In weiterer Folge würde Anzeige erstattet, "und samt Gerichtskostenersatz mit allem Drum und Dran könnte dieser Mautsünder bis zu 800 Euro berappen", rechnet Dejan vor. Und das ist noch nicht alles. "Wenn der Betrag nach 72 Stunden nicht bei uns einbezahlt ist, kann Lkw samt Ladung sogar beschlagnahmt und versteigert werden", zitiert Wolfgang das Bundesstraßen-Mautgesetz. Aber zum Glück wird diesmal nicht so heiß gekocht, wie es einem bei dem Wetter gerne wäre. Der "Blaue Rote" ruft seinen Chef an, Dejan verdeutlicht diesem die Konsequenzen - und siehe da: In einer Stunde soll ein in der Nähe lebender Freund des Chefs auftauchen und den Fahrer samt Wagen auslösen. Die Spannung löst sich. Dejan: "Sie sollen uns fürchten, aber nicht hassen".

Sünder am laufenden Band

Jetzt heißt es also warten - doch noch bevor der Geldbote eintrifft, verfängt sich ein weiterer "Roter" am Funk-Display. Diesmal ein Österreicher, noch dazu von einer namhaften Spedition, der seiner GO-Box Klasse zwei (für Zweiachser) eingegeben hat, obwohl er einen Vierachser mit Aufleger fährt. Ihm nach also, der Slowene bleibt am Parkplatz zurück, nur seine Papiere kommen sicherheitshalber mit.

Schnell ist auch der vierachsige Zweiachser eingeholt und zur Rede gestellt. Er spricht von Irrtum. "Das Gegenteil können wir ihm nicht beweisen, zahlen muss er ohnehin", sinniert Dejan. Als auch dieser Lenker kein Geld mithaben will, werden die "Maut-Scouts" ärgerlich, zumal der Slowene auch noch wartet, die Schichtablöse im Stützpunkt ebenso. Der Achsenvergesser verspricht schließlich, das Geld in einer halben Stunde "geliefert" zu bekommen, was auch anstandslos passiert. Er kommt mit 110 Euro und ebenfalls ohne Anzeige davon.

Perfektes Teamwork

Am Rückweg steht bereits der slowenische Mautsünder mit den Euro-Scheinen in der Hand, bekommt eine penibel ausgedruckte Quittung (abgesehen vom Durcker verfügen die Wunderautos über Kühlschrank, Sitzheizung und sogar über einen Kopierer) und kann endlich weiterfahren. Zwischen beiden Aktionen ebenso wie bei der Rückfahrt zum Asfinag-Stützpunkt tauchen wiederholt "Rote" am Bildschirm auf, manche davon nur ein paar Minuten entfernt. Aber Wolfgang und Dejan müssen zur Ablöse: "Die lassen wir den Kollegen in St. Pölten ins Netz gehen. Dort arbeiten sie ja mit dem gleichen Verfahren".

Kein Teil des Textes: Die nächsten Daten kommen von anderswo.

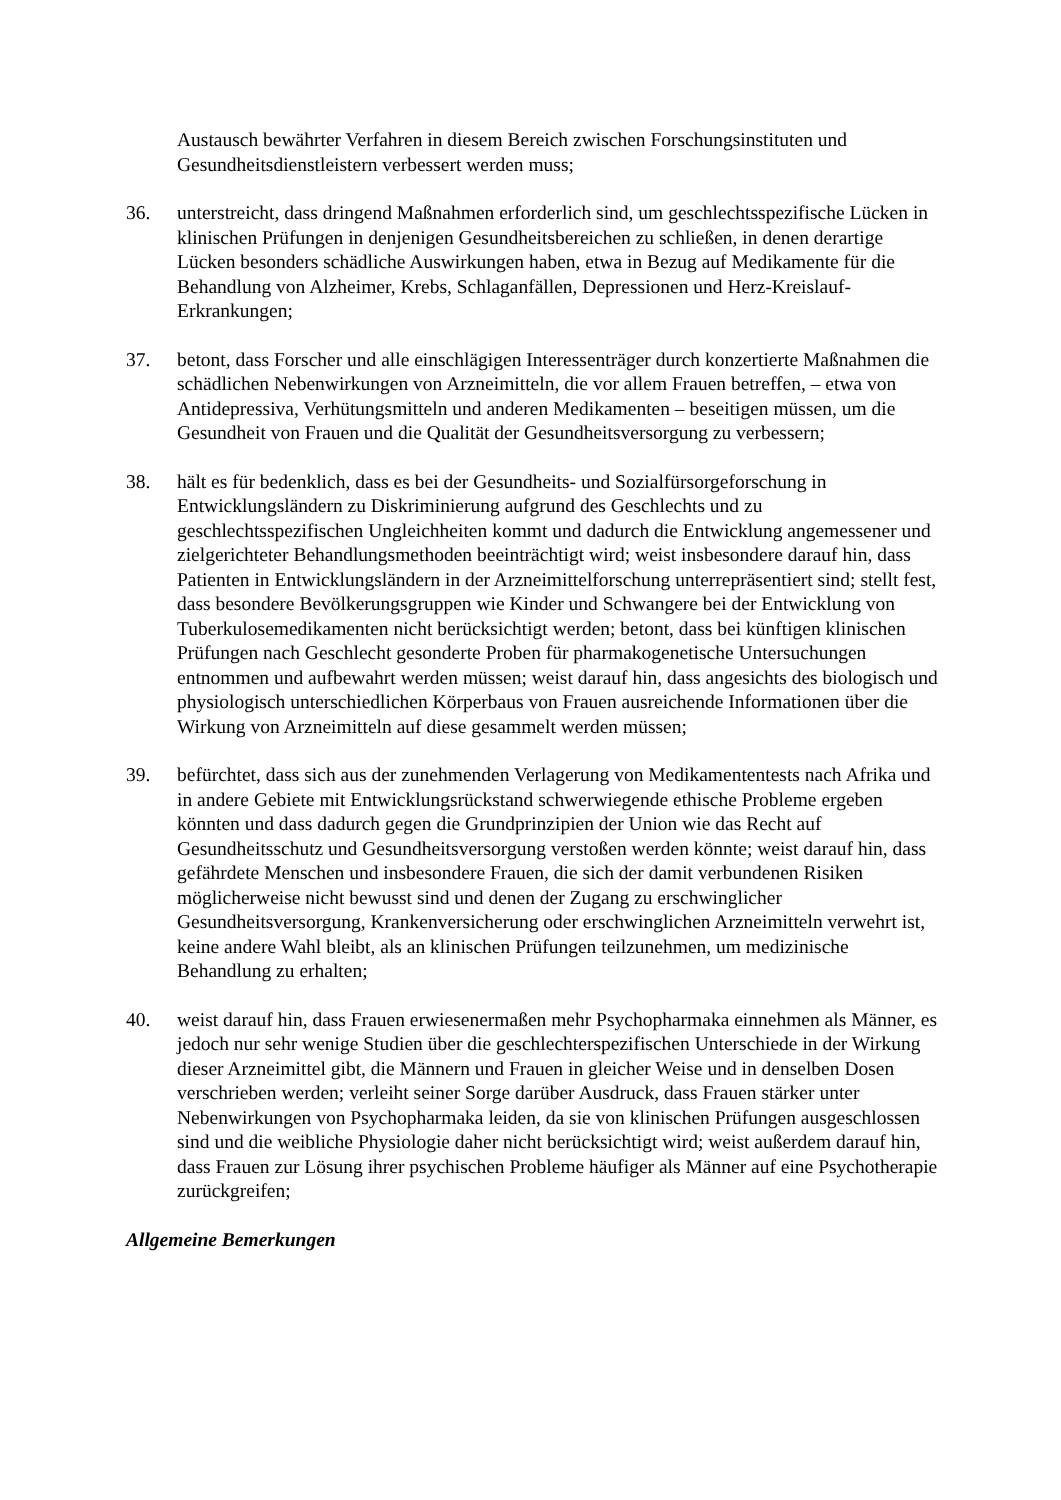Austausch bewährter Verfahren in diesem Bereich zwischen Forschungsinstituten und Gesundheitsdienstleistern verbessert werden muss;
36. unterstreicht, dass dringend Maßnahmen erforderlich sind, um geschlechtsspezifische Lücken in klinischen Prüfungen in denjenigen Gesundheitsbereichen zu schließen, in denen derartige Lücken besonders schädliche Auswirkungen haben, etwa in Bezug auf Medikamente für die Behandlung von Alzheimer, Krebs, Schlaganfällen, Depressionen und Herz-Kreislauf-Erkrankungen;
37. betont, dass Forscher und alle einschlägigen Interessenträger durch konzertierte Maßnahmen die schädlichen Nebenwirkungen von Arzneimitteln, die vor allem Frauen betreffen, – etwa von Antidepressiva, Verhütungsmitteln und anderen Medikamenten – beseitigen müssen, um die Gesundheit von Frauen und die Qualität der Gesundheitsversorgung zu verbessern;
38. hält es für bedenklich, dass es bei der Gesundheits- und Sozialfürsorgeforschung in Entwicklungsländern zu Diskriminierung aufgrund des Geschlechts und zu geschlechtsspezifischen Ungleichheiten kommt und dadurch die Entwicklung angemessener und zielgerichteter Behandlungsmethoden beeinträchtigt wird; weist insbesondere darauf hin, dass Patienten in Entwicklungsländern in der Arzneimittelforschung unterrepräsentiert sind; stellt fest, dass besondere Bevölkerungsgruppen wie Kinder und Schwangere bei der Entwicklung von Tuberkulosemedikamenten nicht berücksichtigt werden; betont, dass bei künftigen klinischen Prüfungen nach Geschlecht gesonderte Proben für pharmakogenetische Untersuchungen entnommen und aufbewahrt werden müssen; weist darauf hin, dass angesichts des biologisch und physiologisch unterschiedlichen Körperbaus von Frauen ausreichende Informationen über die Wirkung von Arzneimitteln auf diese gesammelt werden müssen;
39. befürchtet, dass sich aus der zunehmenden Verlagerung von Medikamententests nach Afrika und in andere Gebiete mit Entwicklungsrückstand schwerwiegende ethische Probleme ergeben könnten und dass dadurch gegen die Grundprinzipien der Union wie das Recht auf Gesundheitsschutz und Gesundheitsversorgung verstoßen werden könnte; weist darauf hin, dass gefährdete Menschen und insbesondere Frauen, die sich der damit verbundenen Risiken möglicherweise nicht bewusst sind und denen der Zugang zu erschwinglicher Gesundheitsversorgung, Krankenversicherung oder erschwinglichen Arzneimitteln verwehrt ist, keine andere Wahl bleibt, als an klinischen Prüfungen teilzunehmen, um medizinische Behandlung zu erhalten;
40. weist darauf hin, dass Frauen erwiesenermaßen mehr Psychopharmaka einnehmen als Männer, es jedoch nur sehr wenige Studien über die geschlechterspezifischen Unterschiede in der Wirkung dieser Arzneimittel gibt, die Männern und Frauen in gleicher Weise und in denselben Dosen verschrieben werden; verleiht seiner Sorge darüber Ausdruck, dass Frauen stärker unter Nebenwirkungen von Psychopharmaka leiden, da sie von klinischen Prüfungen ausgeschlossen sind und die weibliche Physiologie daher nicht berücksichtigt wird; weist außerdem darauf hin, dass Frauen zur Lösung ihrer psychischen Probleme häufiger als Männer auf eine Psychotherapie zurückgreifen;
Allgemeine Bemerkungen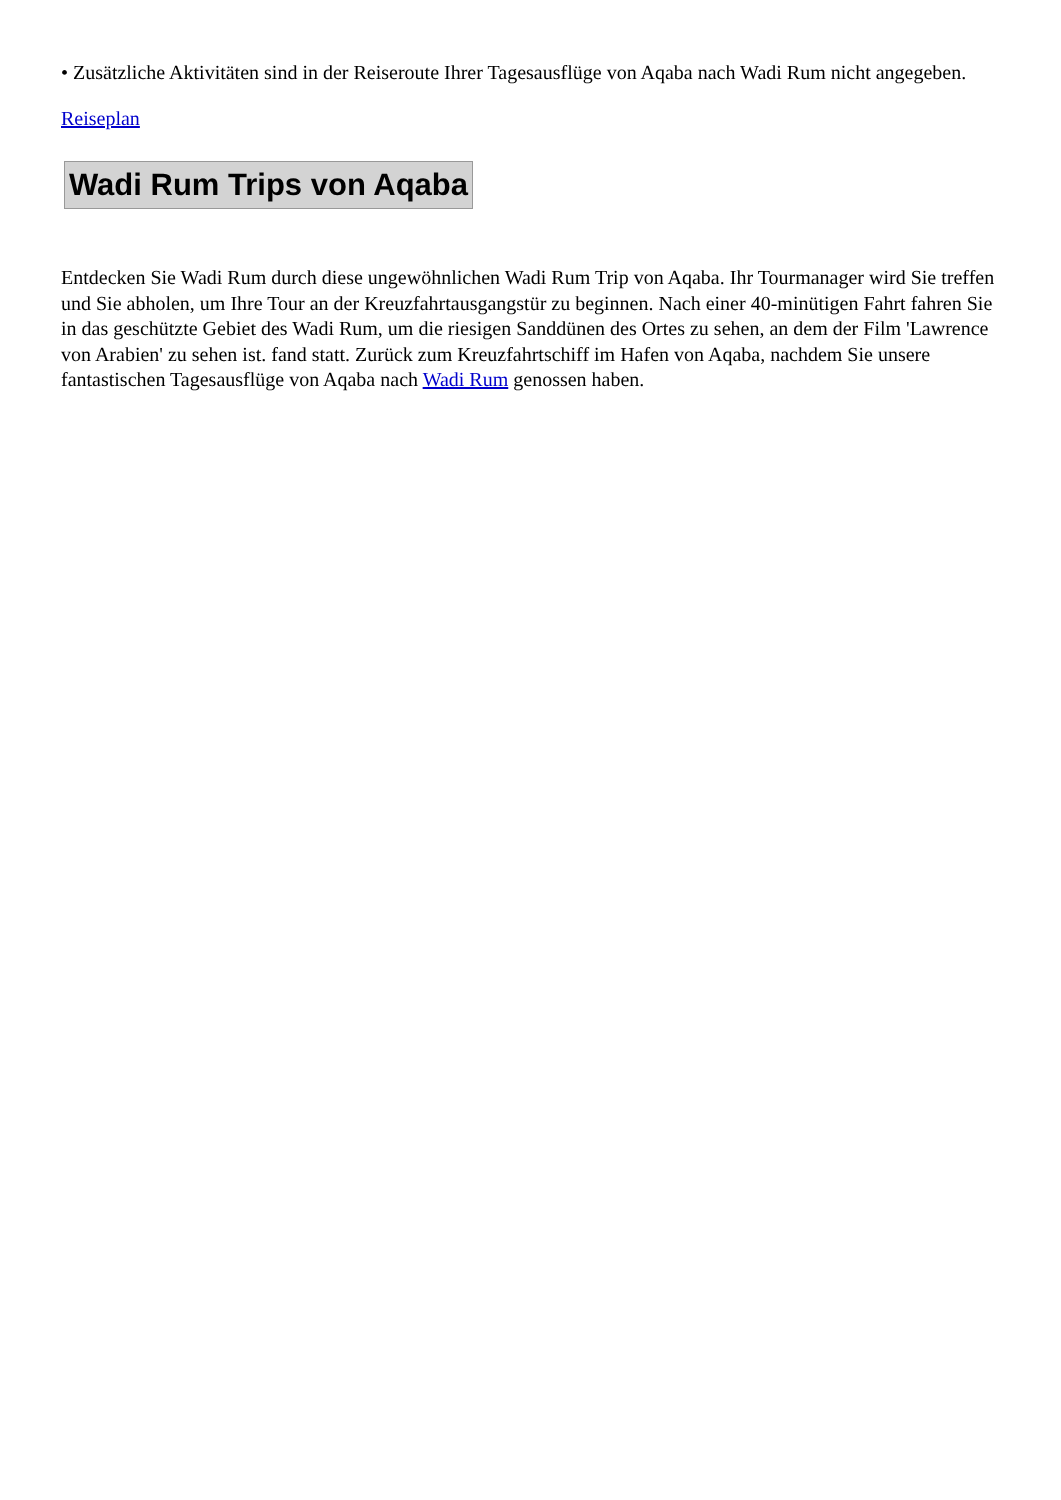• Zusätzliche Aktivitäten sind in der Reiseroute Ihrer Tagesausflüge von Aqaba nach Wadi Rum nicht angegeben.
Reiseplan
Wadi Rum Trips von Aqaba
Entdecken Sie Wadi Rum durch diese ungewöhnlichen Wadi Rum Trip von Aqaba. Ihr Tourmanager wird Sie treffen und Sie abholen, um Ihre Tour an der Kreuzfahrtausgangstür zu beginnen. Nach einer 40-minütigen Fahrt fahren Sie in das geschützte Gebiet des Wadi Rum, um die riesigen Sanddünen des Ortes zu sehen, an dem der Film 'Lawrence von Arabien' zu sehen ist. fand statt. Zurück zum Kreuzfahrtschiff im Hafen von Aqaba, nachdem Sie unsere fantastischen Tagesausflüge von Aqaba nach Wadi Rum genossen haben.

Tatsächlich sind solche Einsatz-Teams 39 mal bundesweit unterwegs, ingesamt 130 männliche und weibliche "Maut-Scouts" in drei Schichten, also rund um die Uhr an sieben Wochentagen. "Die Leute sollen uns permanent auf den Straßen sehen und wissen, dass wir Mautsünder auch kontrollieren", betont Asfinag-Sprecher Marc Zimmermann.

Harte Schule, keine Waffen

Der Westen Österreichs wird von Asfinag-Mitarbeitern abgedeckt, der Osten (Wien, NÖ, Burgenland) von "Group 4"-Securities. Allen gemein ist die einheitliche, neunwöchige Zusatz-Ausbildung in der Gendarmerieschule Traiskirchen mit besonderen Schwerpunkten in Fahrtechnik, Straßenverkehrsrecht und Unfallversorgung. Bewaffnet werden sie nur mit Pfefferspray. "Wir waren 500 Bewerber, 36 davon haben es letztlich geschafft", erinnert sich Wolfgang an die strenge Auslese. Er selbst war lange Jahre Speditionsfachmann, bis er wegrationalisiert wurde. In seinem neuen Job ist er "enorm motiviert, weil man mit Menschen zu tun hat und Verantwortung trägt".

Seriöse statistische Zahlen über Kosten und Einnahmen des neuen Maut-Kontrollsystems will die Asfinag noch nicht nennen, "aber wir rechnen damit, dass sich die Teams mit ihren Einnahmen selbst finanzieren". Und somit entscheidend dazu beitragen, den erwarteten jährlichen 600 Millionen-Mauteinnahme-Berg zu erklimmen. Na dann: Gut Maut.